**CONSIGNES À SUIVRE**
[1] Indiquez si chacune des affirmations suivantes concorde avec le texte fourni, en répondant par oui ou par non et en citant à l'identique les mots du texte qui tranchent. (a) La simple mesure du fifre et du tambour suffit à mettre en mouvement la population d'une rue. (b) Le musicien le plus savant, seul, comprend mieux l'œuvre dans son ensemble que le public uni par une émotion collective. (c) La musique sollicite les foules à une œuvre déterminée.
[2] D'après le texte fourni, que le public révèle-t-il parfois aux exécutants eux-mêmes ?
[3] Reproduisez à l'identique le texte fourni, en commençant par « Et que dire » et en poursuivant jusqu'à « Symbolisme des religions. ».

**TEXTE FOURNI**
-=-=-=-=-

Le peuple dont nous sommes tous se meut en un rythme constant : en chacun de nous, la musique intérieure du corps, dont la cadence résonne dans la poitrine, règle les vibrations de la chair, les mouvements du pas, les élans de la passion, même les allures de la pensée, et quand tous ces battements s’accordent, s’unissent en une même harmonie, un organisme multiple se constitue, embrassant toute une foule et lui donnant une seule âme.

Déjà la simple mesure marquée par le fifre et le tambour suffit à faire mouvoir toute la population d’une rue, emboîtant le pas derrière une compagnie d’histrions ou de montreurs d’ours. Et que ne peut la musique vraie, avec ses expressions d’infinie tendresse, d’enthousiasme tout-puissant ! Alors la vie, devenue commune à tous, inspire une même passion à l’être collectif et lui donne aussi le même sentiment moral, le prédispose à la même volonté d’action ; ce que fait la parole éloquente, la musique peut l’accomplir aussi, d’une manière plus vague en apparence, mais plus profonde en réalité puisque, si elle ne sollicite pas les foules à une œuvre déterminée, elle s’empare de l’être intime et le prédispose à un état général contenant en puissance tous les actes d’héroïsme. Tous ceux que la musique unit en une émotion collective comprennent mieux l’œuvre dans son ensemble que ne pourrait le faire à la lecture ou à l’audition solitaire le musicien le plus savant : il arrive parfois que le public révèle aux exécutants eux-mêmes telle finesse qui leur avait échappé. Ainsi la musique, même sous sa forme étroite d’harmonie des sons, est l’art humanitaire par excellence, qui rend la conscience de leur solidarité à ceux que la lutte pour l’existence désunit[1].

Et que dire de la musique telle que la connurent les Hellènes, de la musique dans toute son ampleur où les manifestations humaines se marient à chaque découverte de la science, à chaque forme de l’art ? Qui fixera des limites à la puissance de l’homme, alors qu’il disposera d’un accord parfait avec le mécanisme immense de la nature, et que chacune de ses vibrations sera réglée par la marche des étoiles, par le « rythme[2]

  1. Gevaert, Musique, l’art du xixe siècle, 1895.
  2. Louis Ménard, Symbolisme des religions.

-=-=-=-=-

**DONNÉES EXTRAITES**
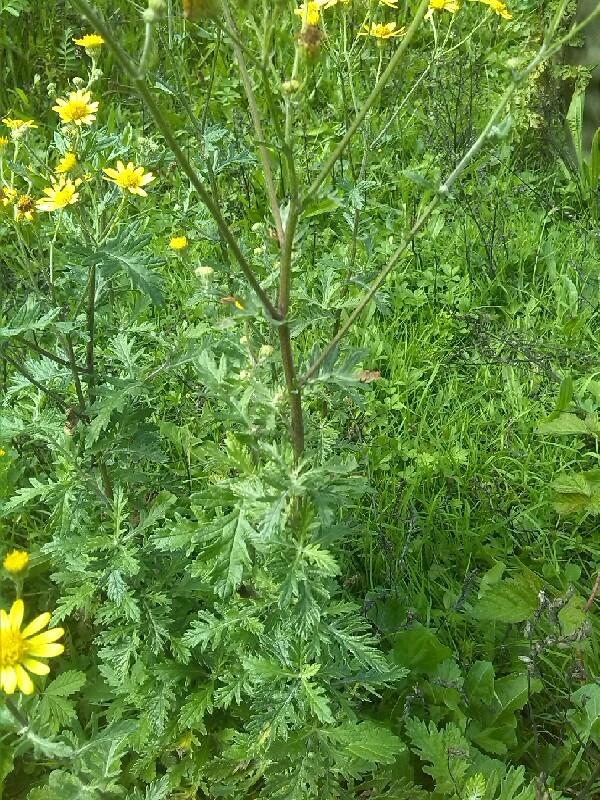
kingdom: Plantae
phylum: Tracheophyta
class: Magnoliopsida
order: Asterales
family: Asteraceae
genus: Jacobaea
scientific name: Jacobaea erucifolia
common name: Hoary ragwort
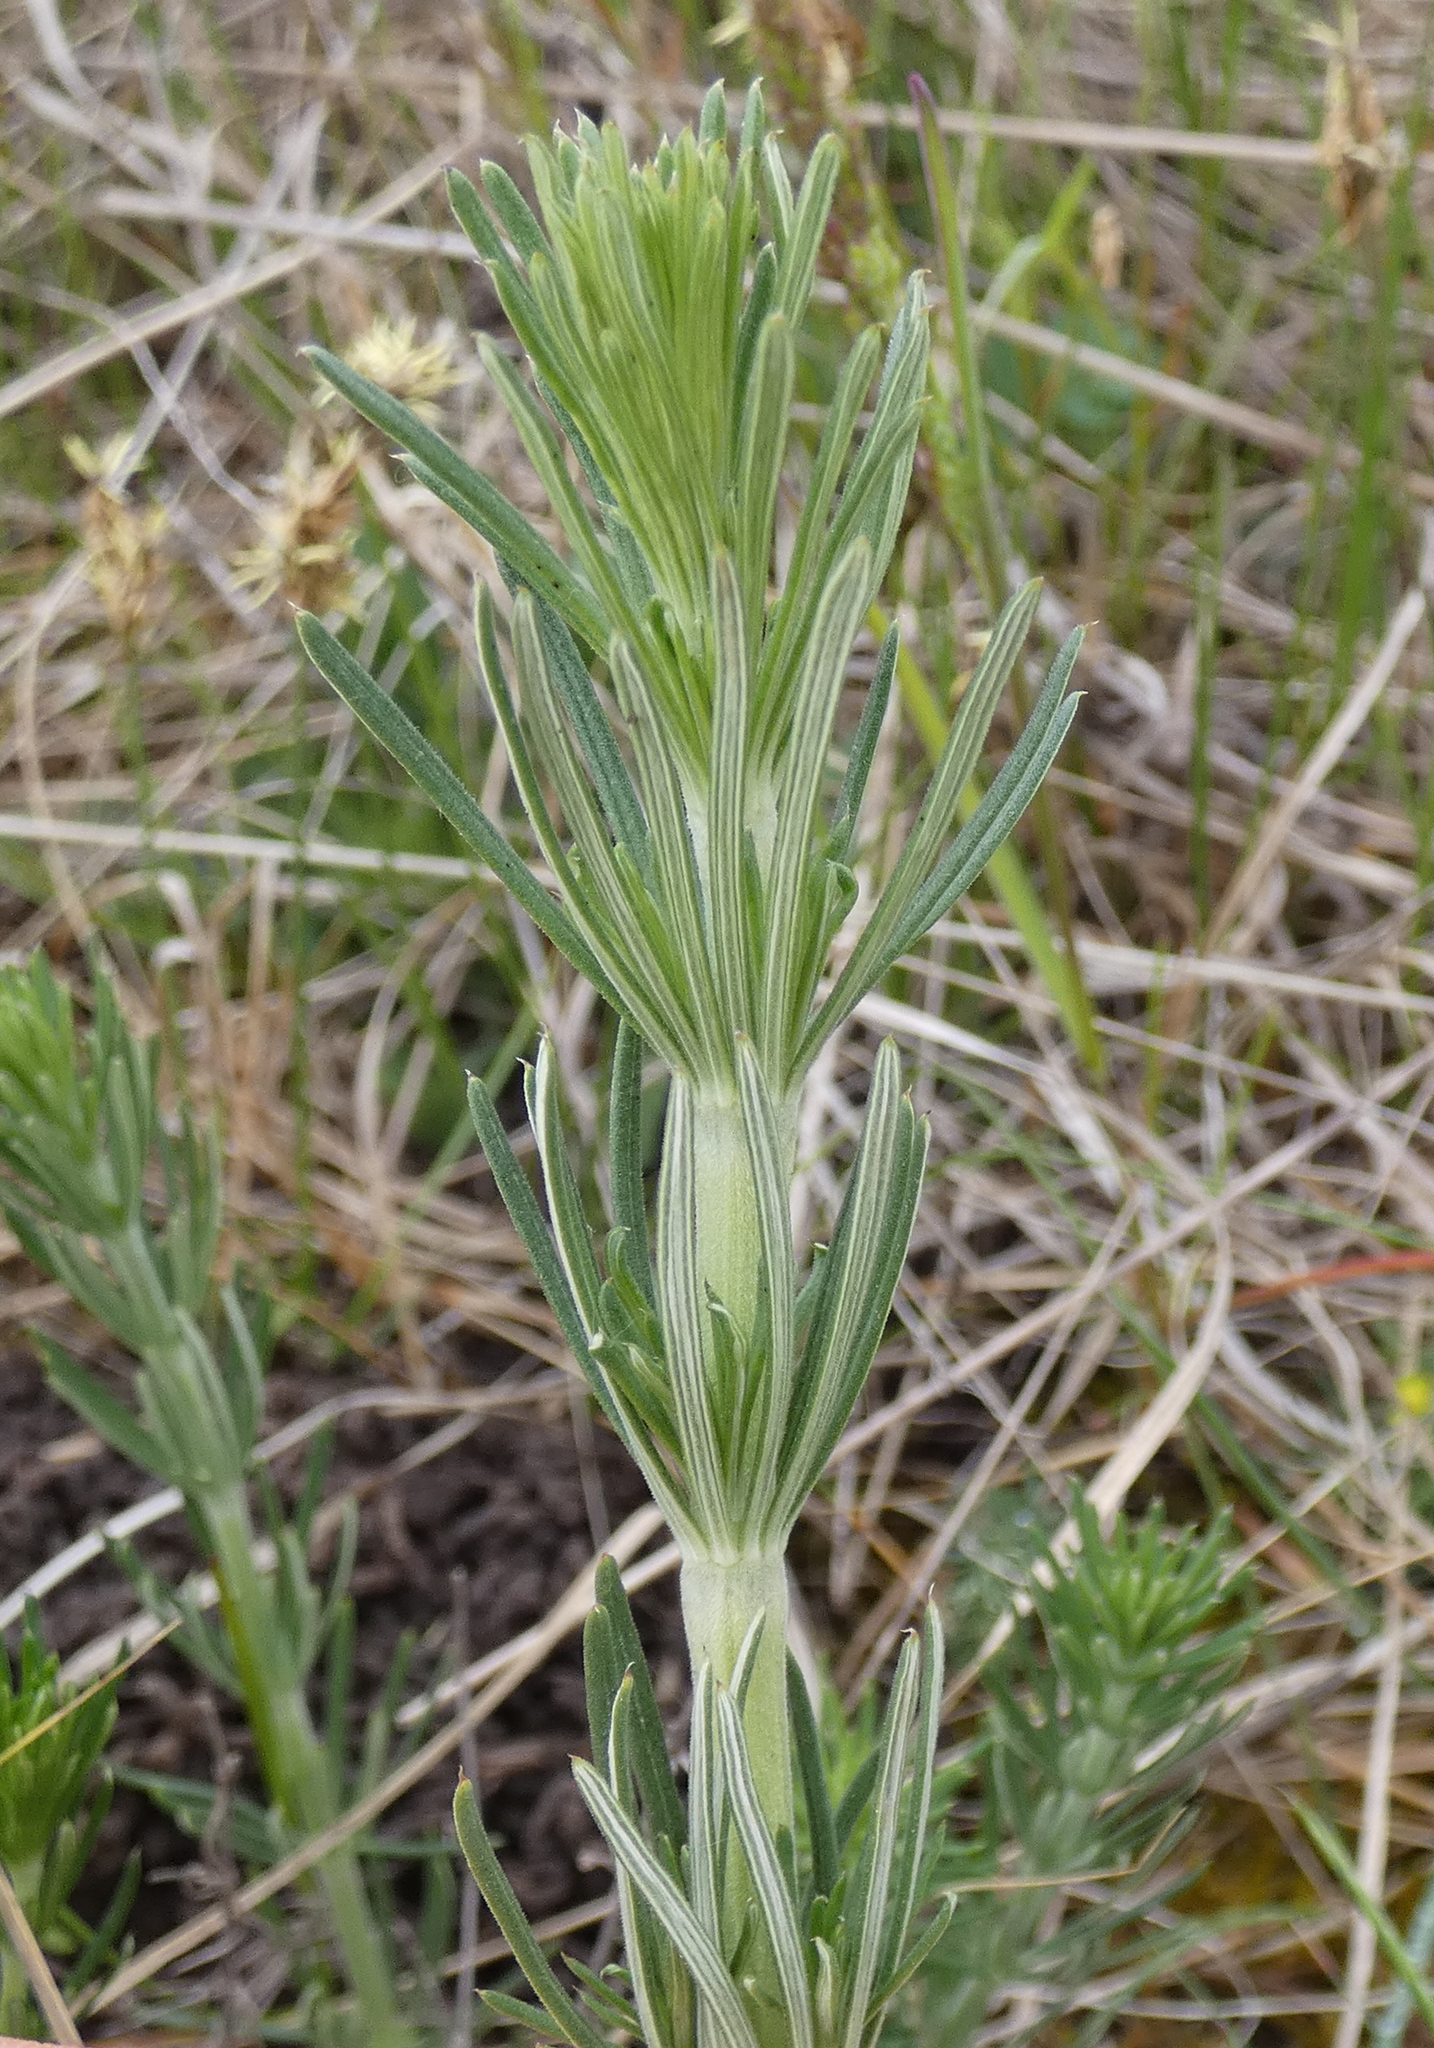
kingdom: Plantae
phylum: Tracheophyta
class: Magnoliopsida
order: Gentianales
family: Rubiaceae
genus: Galium
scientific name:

-=-=-=-=-

**RÉPONSES ATTENDUES**
[1]
(a) Oui : « la simple mesure marquée par le fifre et le tambour suffit à faire mouvoir toute la population d’une rue ».
(b) Non : « Tous ceux que la musique unit en une émotion collective comprennent mieux l’œuvre dans son ensemble que ne pourrait le faire à la lecture ou à l’audition solitaire le musicien le plus savant ».
(c) Non : « si elle ne sollicite pas les foules à une œuvre déterminée, elle s’empare de l’être intime ».

[2] Telle finesse qui leur avait échappé.

[3]
Et que dire de la musique telle que la connurent les Hellènes, de la musique dans toute son ampleur où les manifestations humaines se marient à chaque découverte de la science, à chaque forme de l’art ? Qui fixera des limites à la puissance de l’homme, alors qu’il disposera d’un accord parfait avec le mécanisme immense de la nature, et que chacune de ses vibrations sera réglée par la marche des étoiles, par le « rythme[2]

  1. Gevaert, Musique, l’art du xixe siècle, 1895.
  2. Louis Ménard, Symbolisme des religions.